Start of DATA FOR THIS TASK
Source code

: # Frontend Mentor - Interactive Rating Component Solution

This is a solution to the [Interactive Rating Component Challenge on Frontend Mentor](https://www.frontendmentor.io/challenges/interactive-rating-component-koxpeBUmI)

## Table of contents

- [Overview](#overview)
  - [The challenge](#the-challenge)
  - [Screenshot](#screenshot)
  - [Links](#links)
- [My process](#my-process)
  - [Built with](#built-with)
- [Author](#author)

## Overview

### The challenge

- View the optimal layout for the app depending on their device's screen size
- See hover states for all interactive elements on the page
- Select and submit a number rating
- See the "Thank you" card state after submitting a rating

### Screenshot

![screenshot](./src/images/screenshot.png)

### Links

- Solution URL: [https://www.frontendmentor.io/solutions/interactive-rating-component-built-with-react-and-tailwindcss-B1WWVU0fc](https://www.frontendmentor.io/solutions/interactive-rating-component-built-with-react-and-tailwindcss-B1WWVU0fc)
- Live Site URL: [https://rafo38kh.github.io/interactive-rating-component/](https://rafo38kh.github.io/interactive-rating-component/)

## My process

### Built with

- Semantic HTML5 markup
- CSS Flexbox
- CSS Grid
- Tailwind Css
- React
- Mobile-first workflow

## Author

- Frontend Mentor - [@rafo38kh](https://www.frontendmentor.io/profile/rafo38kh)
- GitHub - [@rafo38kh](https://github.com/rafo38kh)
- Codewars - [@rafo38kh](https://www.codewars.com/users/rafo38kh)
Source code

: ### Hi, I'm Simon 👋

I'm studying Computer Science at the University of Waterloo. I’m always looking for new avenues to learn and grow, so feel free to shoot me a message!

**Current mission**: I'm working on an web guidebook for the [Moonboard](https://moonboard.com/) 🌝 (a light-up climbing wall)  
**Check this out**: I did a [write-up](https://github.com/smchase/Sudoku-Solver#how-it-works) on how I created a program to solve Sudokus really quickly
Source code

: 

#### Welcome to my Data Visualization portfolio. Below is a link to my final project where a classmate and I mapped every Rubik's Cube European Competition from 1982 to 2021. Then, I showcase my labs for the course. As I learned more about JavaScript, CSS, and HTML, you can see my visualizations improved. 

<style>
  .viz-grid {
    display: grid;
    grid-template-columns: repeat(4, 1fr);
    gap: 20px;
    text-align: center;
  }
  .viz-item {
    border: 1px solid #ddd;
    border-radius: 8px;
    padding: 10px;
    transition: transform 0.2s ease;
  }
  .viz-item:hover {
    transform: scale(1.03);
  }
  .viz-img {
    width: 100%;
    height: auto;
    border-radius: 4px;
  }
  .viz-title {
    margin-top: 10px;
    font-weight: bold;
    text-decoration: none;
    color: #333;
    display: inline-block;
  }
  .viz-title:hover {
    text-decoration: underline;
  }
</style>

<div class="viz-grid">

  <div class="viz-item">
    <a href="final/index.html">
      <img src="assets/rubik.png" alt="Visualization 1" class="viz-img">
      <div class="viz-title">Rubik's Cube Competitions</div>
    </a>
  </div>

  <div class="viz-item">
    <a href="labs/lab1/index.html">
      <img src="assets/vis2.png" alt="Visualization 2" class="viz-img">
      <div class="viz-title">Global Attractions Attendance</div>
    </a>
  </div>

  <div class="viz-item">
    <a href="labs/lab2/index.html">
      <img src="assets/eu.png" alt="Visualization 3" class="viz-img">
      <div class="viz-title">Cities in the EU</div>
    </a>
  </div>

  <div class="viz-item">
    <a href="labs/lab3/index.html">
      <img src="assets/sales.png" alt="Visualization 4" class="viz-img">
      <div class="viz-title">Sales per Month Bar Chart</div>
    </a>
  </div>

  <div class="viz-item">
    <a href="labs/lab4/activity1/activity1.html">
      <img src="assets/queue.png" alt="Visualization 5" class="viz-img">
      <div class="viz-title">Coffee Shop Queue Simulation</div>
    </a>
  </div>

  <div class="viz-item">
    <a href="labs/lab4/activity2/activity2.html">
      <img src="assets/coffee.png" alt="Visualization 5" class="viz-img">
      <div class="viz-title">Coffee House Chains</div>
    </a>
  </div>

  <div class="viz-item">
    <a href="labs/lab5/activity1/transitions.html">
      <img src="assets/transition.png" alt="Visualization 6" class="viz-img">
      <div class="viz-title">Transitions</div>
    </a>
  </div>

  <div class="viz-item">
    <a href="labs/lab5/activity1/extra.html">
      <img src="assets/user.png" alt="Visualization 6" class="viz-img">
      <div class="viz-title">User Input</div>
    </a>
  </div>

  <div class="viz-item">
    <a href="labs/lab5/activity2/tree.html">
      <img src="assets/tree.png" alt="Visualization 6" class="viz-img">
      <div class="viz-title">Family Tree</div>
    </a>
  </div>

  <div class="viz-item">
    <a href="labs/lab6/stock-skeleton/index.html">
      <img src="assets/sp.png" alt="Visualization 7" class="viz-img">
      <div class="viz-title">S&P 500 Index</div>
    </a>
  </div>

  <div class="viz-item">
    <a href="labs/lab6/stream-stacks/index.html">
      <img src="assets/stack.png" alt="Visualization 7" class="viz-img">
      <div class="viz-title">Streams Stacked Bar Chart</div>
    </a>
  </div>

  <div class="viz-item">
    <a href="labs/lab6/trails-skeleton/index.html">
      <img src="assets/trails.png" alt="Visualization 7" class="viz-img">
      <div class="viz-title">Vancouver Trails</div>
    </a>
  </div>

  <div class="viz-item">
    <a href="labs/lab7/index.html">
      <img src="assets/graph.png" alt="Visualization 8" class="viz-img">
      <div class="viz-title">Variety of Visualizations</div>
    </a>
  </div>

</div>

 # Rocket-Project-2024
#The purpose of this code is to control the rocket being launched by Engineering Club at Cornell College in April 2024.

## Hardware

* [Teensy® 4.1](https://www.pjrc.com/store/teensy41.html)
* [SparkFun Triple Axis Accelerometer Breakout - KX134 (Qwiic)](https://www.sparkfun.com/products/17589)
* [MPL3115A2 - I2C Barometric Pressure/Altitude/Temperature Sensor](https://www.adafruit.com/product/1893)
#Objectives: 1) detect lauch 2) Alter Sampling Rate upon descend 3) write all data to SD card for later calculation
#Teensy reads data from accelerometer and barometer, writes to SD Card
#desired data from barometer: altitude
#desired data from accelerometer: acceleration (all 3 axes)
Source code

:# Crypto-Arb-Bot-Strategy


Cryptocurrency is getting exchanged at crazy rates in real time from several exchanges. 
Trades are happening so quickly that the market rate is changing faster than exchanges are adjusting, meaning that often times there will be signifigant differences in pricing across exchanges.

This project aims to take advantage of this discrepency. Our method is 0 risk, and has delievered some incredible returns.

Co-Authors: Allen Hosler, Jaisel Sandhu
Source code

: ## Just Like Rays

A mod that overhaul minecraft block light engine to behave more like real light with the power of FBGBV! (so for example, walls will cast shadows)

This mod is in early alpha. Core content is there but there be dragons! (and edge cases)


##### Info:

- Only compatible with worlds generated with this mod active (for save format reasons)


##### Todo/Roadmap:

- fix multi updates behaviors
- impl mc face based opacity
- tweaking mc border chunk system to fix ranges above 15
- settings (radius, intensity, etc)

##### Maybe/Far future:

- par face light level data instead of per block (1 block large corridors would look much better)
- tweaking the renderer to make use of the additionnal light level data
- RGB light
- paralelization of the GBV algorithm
End of DATA FOR THIS TASK
* [DESCRIPTION OF THE TASK]: Extract the source text from all of the records above, reproducing every line verbatim.

* [EXPECTED ANSWER]:
Source code

: # Frontend Mentor - Interactive Rating Component Solution

This is a solution to the [Interactive Rating Component Challenge on Frontend Mentor](https://www.frontendmentor.io/challenges/interactive-rating-component-koxpeBUmI)

## Table of contents

- [Overview](#overview)
  - [The challenge](#the-challenge)
  - [Screenshot](#screenshot)
  - [Links](#links)
- [My process](#my-process)
  - [Built with](#built-with)
- [Author](#author)

## Overview

### The challenge

- View the optimal layout for the app depending on their device's screen size
- See hover states for all interactive elements on the page
- Select and submit a number rating
- See the "Thank you" card state after submitting a rating

### Screenshot

![screenshot](./src/images/screenshot.png)

### Links

- Solution URL: [https://www.frontendmentor.io/solutions/interactive-rating-component-built-with-react-and-tailwindcss-B1WWVU0fc](https://www.frontendmentor.io/solutions/interactive-rating-component-built-with-react-and-tailwindcss-B1WWVU0fc)
- Live Site URL: [https://rafo38kh.github.io/interactive-rating-component/](https://rafo38kh.github.io/interactive-rating-component/)

## My process

### Built with

- Semantic HTML5 markup
- CSS Flexbox
- CSS Grid
- Tailwind Css
- React
- Mobile-first workflow

## Author

- Frontend Mentor - [@rafo38kh](https://www.frontendmentor.io/profile/rafo38kh)
- GitHub - [@rafo38kh](https://github.com/rafo38kh)
- Codewars - [@rafo38kh](https://www.codewars.com/users/rafo38kh)
Source code

: ### Hi, I'm Simon 👋

I'm studying Computer Science at the University of Waterloo. I’m always looking for new avenues to learn and grow, so feel free to shoot me a message!

**Current mission**: I'm working on an web guidebook for the [Moonboard](https://moonboard.com/) 🌝 (a light-up climbing wall)  
**Check this out**: I did a [write-up](https://github.com/smchase/Sudoku-Solver#how-it-works) on how I created a program to solve Sudokus really quickly
Source code

: 

#### Welcome to my Data Visualization portfolio. Below is a link to my final project where a classmate and I mapped every Rubik's Cube European Competition from 1982 to 2021. Then, I showcase my labs for the course. As I learned more about JavaScript, CSS, and HTML, you can see my visualizations improved. 

<style>
  .viz-grid {
    display: grid;
    grid-template-columns: repeat(4, 1fr);
    gap: 20px;
    text-align: center;
  }
  .viz-item {
    border: 1px solid #ddd;
    border-radius: 8px;
    padding: 10px;
    transition: transform 0.2s ease;
  }
  .viz-item:hover {
    transform: scale(1.03);
  }
  .viz-img {
    width: 100%;
    height: auto;
    border-radius: 4px;
  }
  .viz-title {
    margin-top: 10px;
    font-weight: bold;
    text-decoration: none;
    color: #333;
    display: inline-block;
  }
  .viz-title:hover {
    text-decoration: underline;
  }
</style>

<div class="viz-grid">

  <div class="viz-item">
    <a href="final/index.html">
      <img src="assets/rubik.png" alt="Visualization 1" class="viz-img">
      <div class="viz-title">Rubik's Cube Competitions</div>
    </a>
  </div>

  <div class="viz-item">
    <a href="labs/lab1/index.html">
      <img src="assets/vis2.png" alt="Visualization 2" class="viz-img">
      <div class="viz-title">Global Attractions Attendance</div>
    </a>
  </div>

  <div class="viz-item">
    <a href="labs/lab2/index.html">
      <img src="assets/eu.png" alt="Visualization 3" class="viz-img">
      <div class="viz-title">Cities in the EU</div>
    </a>
  </div>

  <div class="viz-item">
    <a href="labs/lab3/index.html">
      <img src="assets/sales.png" alt="Visualization 4" class="viz-img">
      <div class="viz-title">Sales per Month Bar Chart</div>
    </a>
  </div>

  <div class="viz-item">
    <a href="labs/lab4/activity1/activity1.html">
      <img src="assets/queue.png" alt="Visualization 5" class="viz-img">
      <div class="viz-title">Coffee Shop Queue Simulation</div>
    </a>
  </div>

  <div class="viz-item">
    <a href="labs/lab4/activity2/activity2.html">
      <img src="assets/coffee.png" alt="Visualization 5" class="viz-img">
      <div class="viz-title">Coffee House Chains</div>
    </a>
  </div>

  <div class="viz-item">
    <a href="labs/lab5/activity1/transitions.html">
      <img src="assets/transition.png" alt="Visualization 6" class="viz-img">
      <div class="viz-title">Transitions</div>
    </a>
  </div>

  <div class="viz-item">
    <a href="labs/lab5/activity1/extra.html">
      <img src="assets/user.png" alt="Visualization 6" class="viz-img">
      <div class="viz-title">User Input</div>
    </a>
  </div>

  <div class="viz-item">
    <a href="labs/lab5/activity2/tree.html">
      <img src="assets/tree.png" alt="Visualization 6" class="viz-img">
      <div class="viz-title">Family Tree</div>
    </a>
  </div>

  <div class="viz-item">
    <a href="labs/lab6/stock-skeleton/index.html">
      <img src="assets/sp.png" alt="Visualization 7" class="viz-img">
      <div class="viz-title">S&P 500 Index</div>
    </a>
  </div>

  <div class="viz-item">
    <a href="labs/lab6/stream-stacks/index.html">
      <img src="assets/stack.png" alt="Visualization 7" class="viz-img">
      <div class="viz-title">Streams Stacked Bar Chart</div>
    </a>
  </div>

  <div class="viz-item">
    <a href="labs/lab6/trails-skeleton/index.html">
      <img src="assets/trails.png" alt="Visualization 7" class="viz-img">
      <div class="viz-title">Vancouver Trails</div>
    </a>
  </div>

  <div class="viz-item">
    <a href="labs/lab7/index.html">
      <img src="assets/graph.png" alt="Visualization 8" class="viz-img">
      <div class="viz-title">Variety of Visualizations</div>
    </a>
  </div>

</div>

 # Rocket-Project-2024
#The purpose of this code is to control the rocket being launched by Engineering Club at Cornell College in April 2024.

## Hardware

* [Teensy® 4.1](https://www.pjrc.com/store/teensy41.html)
* [SparkFun Triple Axis Accelerometer Breakout - KX134 (Qwiic)](https://www.sparkfun.com/products/17589)
* [MPL3115A2 - I2C Barometric Pressure/Altitude/Temperature Sensor](https://www.adafruit.com/product/1893)
#Objectives: 1) detect lauch 2) Alter Sampling Rate upon descend 3) write all data to SD card for later calculation
#Teensy reads data from accelerometer and barometer, writes to SD Card
#desired data from barometer: altitude
#desired data from accelerometer: acceleration (all 3 axes)
Source code

:# Crypto-Arb-Bot-Strategy


Cryptocurrency is getting exchanged at crazy rates in real time from several exchanges. 
Trades are happening so quickly that the market rate is changing faster than exchanges are adjusting, meaning that often times there will be signifigant differences in pricing across exchanges.

This project aims to take advantage of this discrepency. Our method is 0 risk, and has delievered some incredible returns.

Co-Authors: Allen Hosler, Jaisel Sandhu
Source code

: ## Just Like Rays

A mod that overhaul minecraft block light engine to behave more like real light with the power of FBGBV! (so for example, walls will cast shadows)

This mod is in early alpha. Core content is there but there be dragons! (and edge cases)


##### Info:

- Only compatible with worlds generated with this mod active (for save format reasons)


##### Todo/Roadmap:

- fix multi updates behaviors
- impl mc face based opacity
- tweaking mc border chunk system to fix ranges above 15
- settings (radius, intensity, etc)

##### Maybe/Far future:

- par face light level data instead of per block (1 block large corridors would look much better)
- tweaking the renderer to make use of the additionnal light level data
- RGB light
- paralelization of the GBV algorithm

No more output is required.